Il serait trop facile de faire des cabinets RH et des cabinets de stratégie les boucs émissaires du changisme ambiant. Les premiers comme les seconds sont bien plus souvent missionnés pour accompagner le changement que pour l'initier. Sur les grandes décisions stratégiques, leur rôle est beaucoup plus réduit qu'ils ne le clament haut et fort ou qu'ils finissent par le croire eux-mêmes, ce qui est en un sens rassurant. Les directions générales sont revenues des réorganisations. Elles ont appris à décrypter le discours des consultants et à se méfier des modes managériales. C'est qu'après des années placées sous le signe du changement permanent, l'interne n'est plus seulement dubutatif : il est devenu extrêmement rétif. Même scepticisme du côté des experts financiers qui voient d'un mauvais oeil de nouvelles annonces tonitruantes lors des assemblées générales n'ayant pour seul objet que de raviver la flamme des investisseurs après des résultats décevants. D'un coup, les plus perspicaces finissent par faire entendre leur conception du changement permanent : le signe le plus sûr d'un manque de vision, d'un échec stratégique, d'une évolution trop longtemps différée se soldant, la plupart du temps, par des plans sociaux et des fermetures de sites insuffisamment compétitifs. Bouger, oui. Surtout pour restructurer : en un mot éliminer ou, pour reprendre une formule aussi imagée que méprisante : dégraisser le mamouth.

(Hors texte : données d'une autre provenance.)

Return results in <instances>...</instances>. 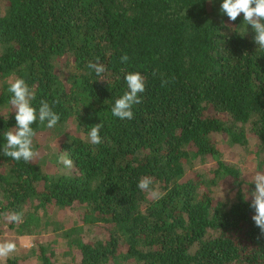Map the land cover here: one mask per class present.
Here are the masks:
<instances>
[{"label":"trees","instance_id":"1","mask_svg":"<svg viewBox=\"0 0 264 264\" xmlns=\"http://www.w3.org/2000/svg\"><path fill=\"white\" fill-rule=\"evenodd\" d=\"M242 21L220 0H0V130L15 124L7 88L17 77L34 104L60 114L53 129L33 125L30 163L0 155V233L8 224L54 237L2 264H264L244 168L219 147L264 163V50L251 26L239 33ZM89 61L104 64L106 80ZM129 71L146 87L134 117L119 120L111 106ZM96 123L102 143L91 145ZM144 176L161 198L137 187ZM60 210L76 211L74 222L54 220ZM13 211L20 222L7 220Z\"/></svg>","mask_w":264,"mask_h":264},{"label":"clouds","instance_id":"2","mask_svg":"<svg viewBox=\"0 0 264 264\" xmlns=\"http://www.w3.org/2000/svg\"><path fill=\"white\" fill-rule=\"evenodd\" d=\"M220 12L227 16L228 20L236 21L237 17L243 14V21L239 28V33L244 35L251 26L254 32V42L257 50H264V0H220ZM223 24L224 22L221 21ZM122 62H127L128 57H121ZM89 70L94 72L97 81L106 80L104 75L106 68L100 62L89 61L87 64ZM124 83L126 89L123 94L117 97L112 106V116L119 120H131L134 117V107L141 103L142 93L145 91V80L141 72L129 71L124 74ZM10 93L8 105L10 114L14 110L15 124L7 129L0 130V155L11 158L14 161H23L30 163L37 155L34 138L36 129L34 124L44 126L47 129H53L60 121V114L54 110L53 104L41 100L39 105L34 104L36 92L29 86L23 77H17L11 80L7 88ZM101 123L94 124L88 130L87 139L91 145L102 143L100 130ZM58 162L65 168L73 167V158L70 151L61 152ZM243 176V175H242ZM153 178L144 176L138 180L137 187L141 191H147L152 197L159 199L161 193L153 186ZM249 183H254L250 207L253 209L252 220L259 228L260 233L264 235V163L257 165L255 175ZM23 213L13 211L7 215L10 222H20ZM17 245L13 240H4L0 242V257H8L16 251Z\"/></svg>","mask_w":264,"mask_h":264},{"label":"rangeland","instance_id":"3","mask_svg":"<svg viewBox=\"0 0 264 264\" xmlns=\"http://www.w3.org/2000/svg\"><path fill=\"white\" fill-rule=\"evenodd\" d=\"M223 116H222V118H223ZM46 136H42L40 138V144L44 143V139L46 138ZM45 142L46 143L44 145V148L42 149V151H40L41 153L46 152L45 146L48 143V138H46ZM219 147L223 151L224 160L227 163L239 164L241 166V168H244L242 178L244 179L245 182L243 183L242 187L247 190L246 192L248 193L249 196L250 195L252 196V192H250V190H249V187H250L249 181L255 175V171L257 170L256 165L253 162L254 160L251 159L252 156L249 155V157L247 158V156L245 157L244 155H242V154H244L243 152L240 153L239 151L238 152L236 151L237 154L235 155L233 153V151L231 150L230 146L226 145L225 143H220ZM52 165H54V164H52ZM213 165H215V161L212 159H209L208 164L204 165L203 167L206 169L207 168L209 169ZM54 169H55V167H54ZM223 185L224 186H229V185L233 186L232 178L225 179L223 181ZM235 186H238V185H235ZM236 190H237V188H235V189L231 188L230 191L227 190L228 194H229V196H227V197L228 198L232 197L235 194ZM251 190H254V188ZM75 217H76V211L70 212L68 210H66V211L60 210V211L55 212V219L54 220L59 221V222L62 221L64 223H69L70 221L74 222L73 219H75ZM50 227L52 228V226H50ZM37 238H43L42 240H44V242H53L52 239L54 237H53V233H51V231H46L45 233H41V234H39V236L38 235H35V236H18L14 232H11L9 230L8 224H2L1 225L0 242H2L4 240H13V241H15V243L17 245L16 251L14 253L10 254L11 256H14L15 254H19L22 249L32 248L34 243H35V240H37ZM59 239H60V241H63V238L60 237ZM4 258L5 257H0V264H2V262L4 261Z\"/></svg>","mask_w":264,"mask_h":264}]
</instances>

Après les années 90 où les entreprises changeaient ausi facilement de métier que de nom, le changement est vu avec plus de recul et moins d'euphorie. La mode du changisme n'est pas complètement passée mais elle s'essouffle. Et c'est tant mieux. Pour les plus réalistes, le changement réorganisationnel est avant tout une question de nécessité. Pas un projet en soi. Dans un contexte dominé par la crainte du chômage et le sentiment d'insécurité, il faut au contraire rassurer les salariés, installer des cadres stables, des règles du jeu qui ne changent pas tous les quatre matins, fidéliser les plus motivés, donner la possibilité aux salariés de travailler plus efficacement, réunir les conditions d'une paix sociale... Améliorer des services, innover en matière de produits, travailler sur la productivité restent des objectifs indispensables. A l'inverse, secouer le cocotier de l'entreprise en permanence constitue un contre-sens dont les effets désastreux commencent à être perçus.
Il était grand temps.
(1) Sondage réalisé auprès d'un échantillon de 1004 salariés d'entreprises de plus 1500 personnes pour le journal La Tribune du 21/06/10 : "Comment faire accepter les changements"
(2) La règle du "20-60-80" est aussi ancienne que l'idéologie du changement organisationnel. Elle veut que tout changement suscite chez les employés 20% d'adhésion, 60% d'indifférence et 20% de rejet.